Civil War Blog

A project of PA Historian

Views of the Old Catholic Cemetery at Williamstown

Posted By on September 11, 2014

Two views of the Old Catholic Cemetery at Williamstown have been located.  The pictures have been enhanced for presentation here on this blog.

The first view appeared on page 92 of the Sesquicentennial History of Williamstown and Williams Township, Dauphin County, Pennsylvania, published in 1976 by the Sesquicentennial Commission:


30th of May at the Old Catholic Cemetery 1907

The picture appears to show a Memorial Day commemoration conducted by veterans of the Civil War.  Possibly the smoke in the background is from a cannon or gun salute at the cemetery.  Some of the men at left may be wearing G.A.R. uniforms, or perhaps uniforms from the Spanish-American War.

The second photograph is of a swimming hole at the same cemetery and is from page 148 of the same volume:


Old Swimming Hole at Old Catholic Cemetery

It is not clear from the text of the article on the history of the Williamstown Borough Swimming Pool if the above picture was of the town pool or if the Catholics had a separate pool which was located at their cemetery.  Perhaps a reader can clarify this point.  Previously on this blog, a post discussed anti-Catholic behavior in Williamstown and how the G.A.R. Post there received a severe rebuke for supporting the forced Bible reading and prayer that was conducted in the public schools in 1906.  This led to the establishment of the Catholic Schools in Williamstown.  See: Williamstown G.A.R. Post Severely Rebuked for Bigotry.

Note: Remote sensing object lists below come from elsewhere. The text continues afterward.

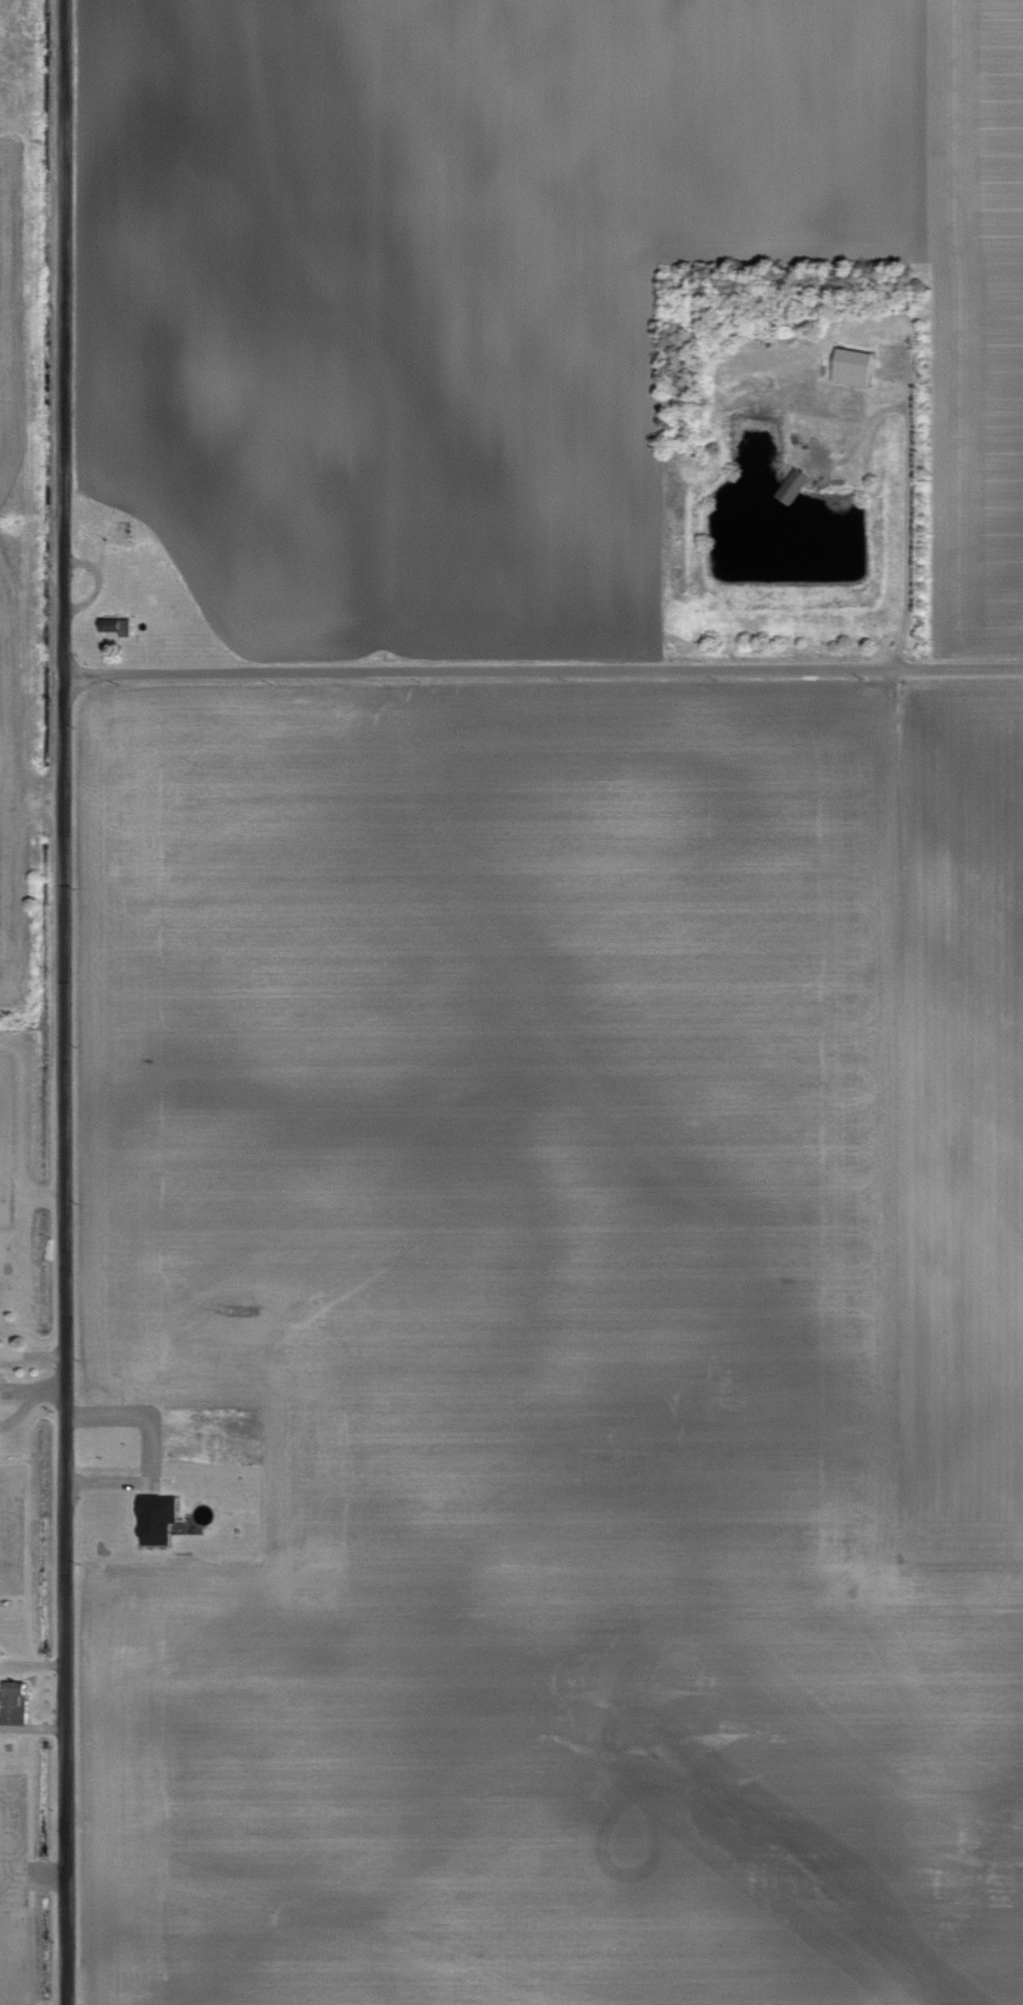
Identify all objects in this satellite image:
building: (849, 365)
building: (788, 484)
road: (905, 484)
building: (117, 626)
road: (542, 667)
road: (62, 1002)
crop: (12, 1152)
road: (32, 1352)
building: (162, 1516)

On the matter of the separate cemeteries, this was the choice of the churches. The Old Catholic Cemetery, which was eventually abandoned, was originally established to meet the burial needs of the parishioners Sacred Heart of Jesus Roman Catholic Church of Williamstown.  Christian churches each had their own cemeteries – by their choice.  Early Catholics in the Williams Valley had to walk about five miles to Lykens to attend church there until 1865 when the first worship services were held in Williamstown.  The Old Catholic Cemetery was established in 1875 after the Summit Branch Railroad gave a grant of two acres to the church to establish its own cemetery.  Unfortunately, the Wiconisco Creek ran through the property and water began seeping into the graves.  A better location was sought.

Two families of two church members, William Budd and Richard Budd, both deceased Civil War veterans, gave the church land for a new cemetery.  At the time of the opening of the new cemetery in 1912, many of the parishioners chose to exhume their dead relatives and re-inter them at the new location.   The story of Richard Budd’s re-interment was presented on this blog in a post entitled Captain Richard Budd, 96th Pennsylvania Infantry.

For a story about the establishment and history of the Roman Catholic Church in Williamstown, see:  Sacred Heart of Jesus Church and Cemetery, Williamstown.

For a story about one of the 19th Century Priests at Williamstown, see: Rev. Hugh A. Loague, Catholc Priest at Williamstown.  Rev. Loague was at Frederick, Maryland, when Lee’s army came through on the way to Gettysburg and when it retreated from the battle.  He also was at the Jesuit school adjacent to St. Patrick’s Roman Catholic Church in Washington, D.C. (which was across the street from Baptist Alley behind Ford’s Theatre), when John Wilkes Booth made his escape from Ford’s Theatre after assassinating Abraham Lincoln.